De um lado, uma latente auto estima baixa. Nossos resultados são piores dos que os deles, nossa análise é menos erudita, nossa descoberta mais atrasada clama-se pelos corredores! É interessante notar, ao contrário, que muitos dos colegas que publicam bastante… ”se acham”, o que reflete bem, na minha opinião, o peso da autoestima. Cabe notar que a ciência não é feita (nem nunca foi) de obras acabadas, definitivas, lapidares. Vivemos (e sempre foi assim, de acordo com o método científico) numa roda-viva de fazer e melhorar o que foi feito, nem mesmo que melhorar signifique negar o que foi feito anteriormente. Afinal, ciência não é religião.
De outro lado temos um país a construir. Um país de terceiro mundo brutalmente desigual. Por isto é frequente, especialmente nas engenharias, que  nos dediquemos (não sem interesse financeiro) a estudos de melhorias dignos de compaixão, tanto pelo lado da perda inútil de tempo acadêmico, quanto por refletirem os baixíssimos padrões de competitividade de boa parte de nosso parque industrial. E, qual revista de primeiro mundo quer publicar o que já foi resolvido no século XIX ou início do XX? Talvez com o crescente peso da China no comércio mundial e, em decorrência, no mercado editorial venhamos a poder publicar estas re-reflexões técnico científicas, verdadeiros pentimentos acadêmicos.
Amilton Sinatora

Publicar ou perecer (1). Por que publicar? – O método científico

13/05/2010
Uma consulta à Wikipedia mostra em resumo os seguintes passos “ de uma maneira linearizada e pragmática” do método científico:
  • Definir o problema.
  • Recolhimento de dados.
  • Proposta de uma hipótese.
  • Realização de uma experiência controlada, para testar a validade da hipótese.

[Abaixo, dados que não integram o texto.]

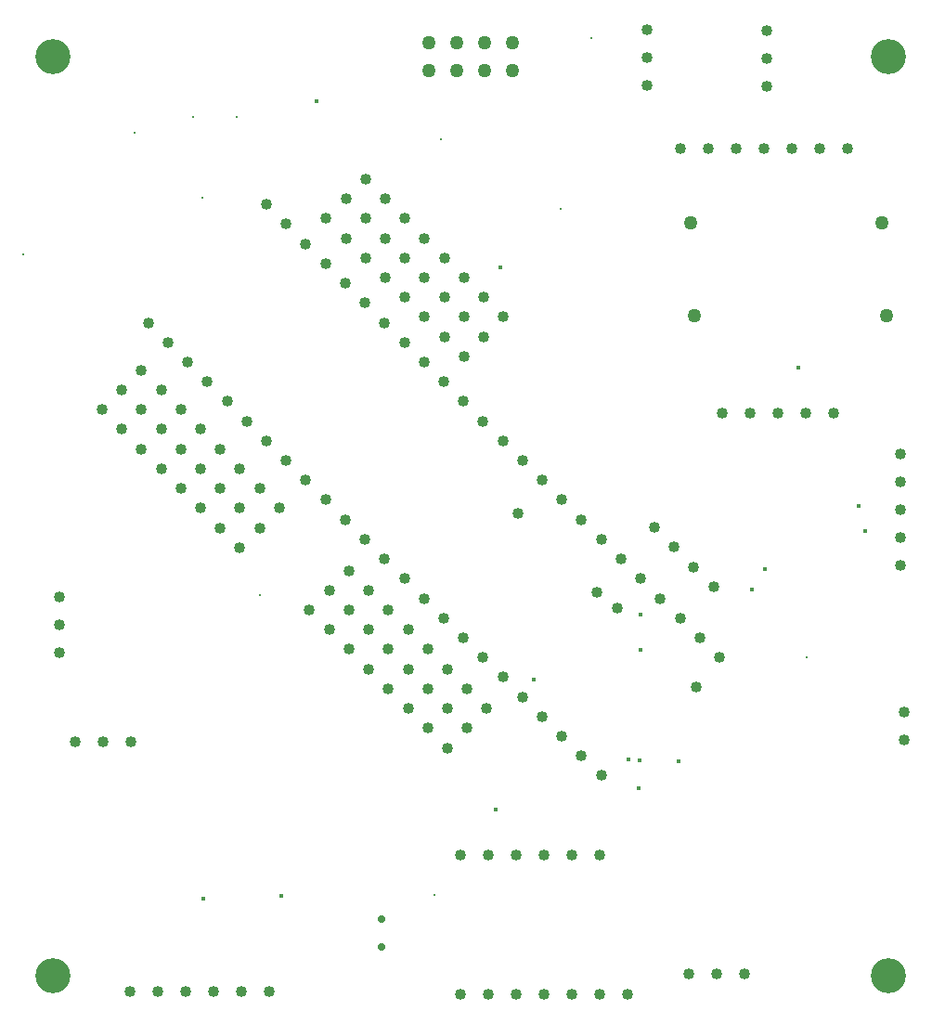
<source format=gbr>
G04 PROTEUS GERBER X2 FILE*
%TF.GenerationSoftware,Labcenter,Proteus,8.15-SP1-Build34318*%
%TF.CreationDate,2023-08-09T10:16:53+00:00*%
%TF.FileFunction,Plated,1,2,PTH*%
%TF.FilePolarity,Positive*%
%TF.Part,Single*%
%TF.SameCoordinates,{0049c899-80f1-4e30-9ba5-08a3a9b55963}*%
%FSLAX45Y45*%
%MOMM*%
G01*
%TA.AperFunction,ViaDrill*%
%ADD107C,0.254000*%
%ADD108C,0.381000*%
%TA.AperFunction,ComponentDrill*%
%ADD109C,1.270000*%
%TA.AperFunction,OtherDrill,Unknown*%
%ADD110C,3.200000*%
%TA.AperFunction,ComponentDrill*%
%ADD111C,1.016000*%
%TA.AperFunction,ComponentDrill*%
%ADD112C,0.700000*%
%TD.AperFunction*%
D107*
X+488900Y+7940944D03*
X+1107440Y+7350760D03*
X-520788Y+6827593D03*
D108*
X+2150774Y+8226667D03*
X+3829288Y+6716923D03*
D107*
X+4653280Y+8806180D03*
X+1025140Y+8087440D03*
X+1426303Y+8085997D03*
D108*
X+6117799Y+3774628D03*
X+6242472Y+3962259D03*
X+4129470Y+2956157D03*
D107*
X+6622155Y+3153038D03*
D108*
X+6545292Y+5799583D03*
X+7155494Y+4307006D03*
X+7093434Y+4534194D03*
X+5102447Y+3550301D03*
X+5102193Y+3222891D03*
X+5101278Y+2216461D03*
X+5089913Y+1963714D03*
X+5451997Y+2207997D03*
D107*
X+3228123Y+986443D03*
D108*
X+4994807Y+2224698D03*
X+3785580Y+1768554D03*
X+1833543Y+983624D03*
X+1116228Y+957165D03*
D107*
X+3289806Y+7883004D03*
X+4381892Y+7244737D03*
X+1632405Y+3727653D03*
D109*
X+3175000Y+8509000D03*
X+3175000Y+8763000D03*
X+3429000Y+8509000D03*
X+3429000Y+8763000D03*
X+3683000Y+8509000D03*
X+3683000Y+8763000D03*
X+3937000Y+8509000D03*
X+3937000Y+8763000D03*
D110*
X+7366000Y+8636000D03*
X-254000Y+8636000D03*
X-254000Y+254000D03*
X+7366000Y+254000D03*
D111*
X+5466136Y+3514786D03*
X+5286531Y+3694391D03*
X+5106926Y+3873997D03*
X+4927321Y+4053602D03*
X+4747716Y+4233207D03*
X+4568110Y+4412812D03*
X+4388505Y+4592417D03*
X+4208900Y+4772022D03*
X+4029295Y+4951627D03*
X+3849690Y+5131232D03*
X+3670085Y+5310837D03*
X+3490480Y+5490443D03*
X+2412849Y+4412812D03*
X+2592454Y+4233207D03*
X+2772059Y+4053602D03*
X+2951664Y+3873997D03*
X+3131269Y+3694391D03*
X+3310875Y+3514786D03*
X+3490480Y+3335181D03*
X+3670085Y+3155576D03*
X+3849690Y+2975971D03*
X+4029295Y+2796366D03*
X+4208900Y+2616761D03*
X+3131269Y+5849653D03*
X+2951664Y+6029258D03*
X+2772059Y+6208863D03*
X+2592454Y+6388468D03*
X+2412849Y+6568073D03*
X+2233244Y+6747678D03*
X+2053639Y+6927284D03*
X+1874034Y+7106889D03*
X+1694428Y+7286494D03*
X+616798Y+6208863D03*
X+796403Y+6029258D03*
X+976008Y+5849653D03*
X+1155613Y+5670048D03*
X+1335218Y+5490443D03*
X+1514823Y+5310837D03*
X+1694428Y+5131232D03*
X+1874034Y+4951627D03*
X+2053639Y+4772022D03*
X+5825346Y+3155576D03*
X+5645741Y+3335181D03*
X+3310875Y+5670048D03*
X+2233244Y+4592417D03*
X+4388505Y+2437156D03*
X+4568110Y+2257550D03*
X+4747716Y+2077945D03*
X+3344423Y+2331314D03*
X+3164818Y+2510919D03*
X+2985213Y+2690524D03*
X+2805608Y+2870129D03*
X+2626003Y+3049734D03*
X+2446398Y+3229339D03*
X+2266793Y+3408945D03*
X+2087188Y+3588550D03*
X+3524029Y+2510919D03*
X+3344423Y+2690524D03*
X+3164818Y+2870129D03*
X+2985213Y+3049734D03*
X+2805608Y+3229339D03*
X+2626003Y+3408945D03*
X+2446398Y+3588550D03*
X+2266793Y+3768155D03*
X+3703634Y+2690524D03*
X+3524029Y+2870129D03*
X+3344423Y+3049734D03*
X+3164818Y+3229339D03*
X+2985213Y+3408945D03*
X+2805608Y+3588550D03*
X+2626003Y+3768155D03*
X+2446398Y+3947760D03*
X+1452189Y+4158186D03*
X+1272584Y+4337791D03*
X+1092979Y+4517396D03*
X+913374Y+4697002D03*
X+733769Y+4876607D03*
X+554164Y+5056212D03*
X+374558Y+5235817D03*
X+194953Y+5415422D03*
X+1631794Y+4337791D03*
X+1452189Y+4517396D03*
X+1272584Y+4697002D03*
X+1092979Y+4876607D03*
X+913374Y+5056212D03*
X+733769Y+5235817D03*
X+554164Y+5415422D03*
X+374558Y+5595027D03*
X+1811399Y+4517396D03*
X+1631794Y+4697002D03*
X+1452189Y+4876607D03*
X+1272584Y+5056212D03*
X+1092979Y+5235817D03*
X+913374Y+5415422D03*
X+733769Y+5595027D03*
X+554164Y+5774632D03*
X+2598221Y+7517745D03*
X+2777826Y+7338140D03*
X+2957431Y+7158535D03*
X+3137036Y+6978930D03*
X+3316641Y+6799325D03*
X+3496247Y+6619720D03*
X+3675852Y+6440115D03*
X+3855457Y+6260510D03*
X+2418616Y+7338140D03*
X+2598221Y+7158535D03*
X+2777826Y+6978930D03*
X+2957431Y+6799325D03*
X+3137036Y+6619720D03*
X+3316641Y+6440115D03*
X+3496247Y+6260510D03*
X+3675852Y+6080904D03*
X+2239011Y+7158535D03*
X+2418616Y+6978930D03*
X+2598221Y+6799325D03*
X+2777826Y+6619720D03*
X+2957431Y+6440115D03*
X+3137036Y+6260510D03*
X+3316641Y+6080904D03*
X+3496247Y+5901299D03*
X+5163820Y+8371840D03*
X+5163820Y+8625840D03*
X+5163820Y+8879840D03*
X+6261100Y+8364220D03*
X+6261100Y+8618220D03*
X+6261100Y+8872220D03*
X-190518Y+3203108D03*
X-190517Y+3457107D03*
X-190518Y+3711108D03*
X+5771950Y+3801310D03*
X+5592345Y+3980915D03*
X+5412740Y+4160520D03*
X+5233135Y+4340125D03*
X+5544098Y+267434D03*
X+5798098Y+267434D03*
X+6052097Y+267434D03*
X+3461986Y+1355766D03*
X+3715986Y+1355766D03*
X+3969986Y+1355766D03*
X+4223986Y+1355766D03*
X+4477986Y+1355766D03*
X+4731986Y+1355766D03*
X+4985986Y+85766D03*
X+4731986Y+85767D03*
X+4477985Y+85766D03*
X+4223985Y+85766D03*
X+3969986Y+85766D03*
X+3715986Y+85766D03*
X+3461986Y+85766D03*
X+450937Y+109568D03*
X+704937Y+109568D03*
X+958937Y+109568D03*
X+1212937Y+109568D03*
X+1466936Y+109568D03*
X+1720937Y+109568D03*
X+6863476Y+5386010D03*
X+6609476Y+5386010D03*
X+6355476Y+5386010D03*
X+6101475Y+5386010D03*
X+5847475Y+5386010D03*
X+5466476Y+7799010D03*
X+5720475Y+7799010D03*
X+5974475Y+7799010D03*
X+6228476Y+7799011D03*
X+6482476Y+7799011D03*
X+6736476Y+7799010D03*
X+6990476Y+7799010D03*
X+7480300Y+3995420D03*
X+7480300Y+4249420D03*
X+7480300Y+4503420D03*
X+7480300Y+4757420D03*
X+7480300Y+5011420D03*
X+7513320Y+2405380D03*
X+7513320Y+2659380D03*
X+3990652Y+4469608D03*
X+4709072Y+3751188D03*
X+5610442Y+2886356D03*
X+4892022Y+3604776D03*
D109*
X+5560060Y+7119620D03*
X+7310060Y+7119620D03*
X+5598160Y+6276340D03*
X+7348160Y+6276340D03*
D112*
X+2740660Y+517620D03*
X+2740660Y+767620D03*
D111*
X-53340Y+2382520D03*
X+200660Y+2382520D03*
X+454660Y+2382520D03*
M02*

</source>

  • Análise dos resultados.
  • Interpretar os dados e tirar conclusões, o que serve para a formulação de novas hipóteses.
  • Publicação dos resultados em monografias, dissertações, teses, artigos ou livros aceitos por universidades e ou reconhecidos pela comunidade científica.
O artigo da Wikipedia destaca, e é importante repetir, que os passos acima servem apenas como referência. Entretanto, é importante notar o destaque dado às publicações nesta versão do método. Por que esta insistência com o tema?
Uma explicação talvez seja o que para mim é um dos pontos essenciais do método científico:  a hipótese científica deve necessariamente ser questionável, ou seja, ela deve ser passível de dúvida, ela deve poder ser refutada. Em decorrência, o experimento também deve ser refutável.  Ou seja, tanto nossa (preciosa) hipótese de trabalho quanto nosso (cuidadoso) arranjo experimental devem poder ser refutados. Isto, entretanto, não significa que o serão! Uma humilde e elementar reflexão sobre as nossas próprias falibilidades e limitações (em que pese as opiniões sempre positivas de nossas mães e esposas sobre nossa competência!) corrobora as necessidades de verificação acima citadas.
Mais do que isto, entretanto, outro aspecto do método que requer a divulgação dos resultados entre os pares é que nosso conhecimento deve ser capar de fazer previsões. Verificá-las de forma independente, ou seja, por outros pesquisadores, é um passo importante para validar nossos modelos.
Por isto, por uma questão de método científico, por que queremos fazer direito e eticamente nosso trabalho, é que devemos publicar nos veículos de divulgação mais exigentes e mais críticos o resultado de nossas atividades de pesquisa ou de reflexão.
Outras razões para publicar ou não publicar serão discutidas aqui em outras oportunidades.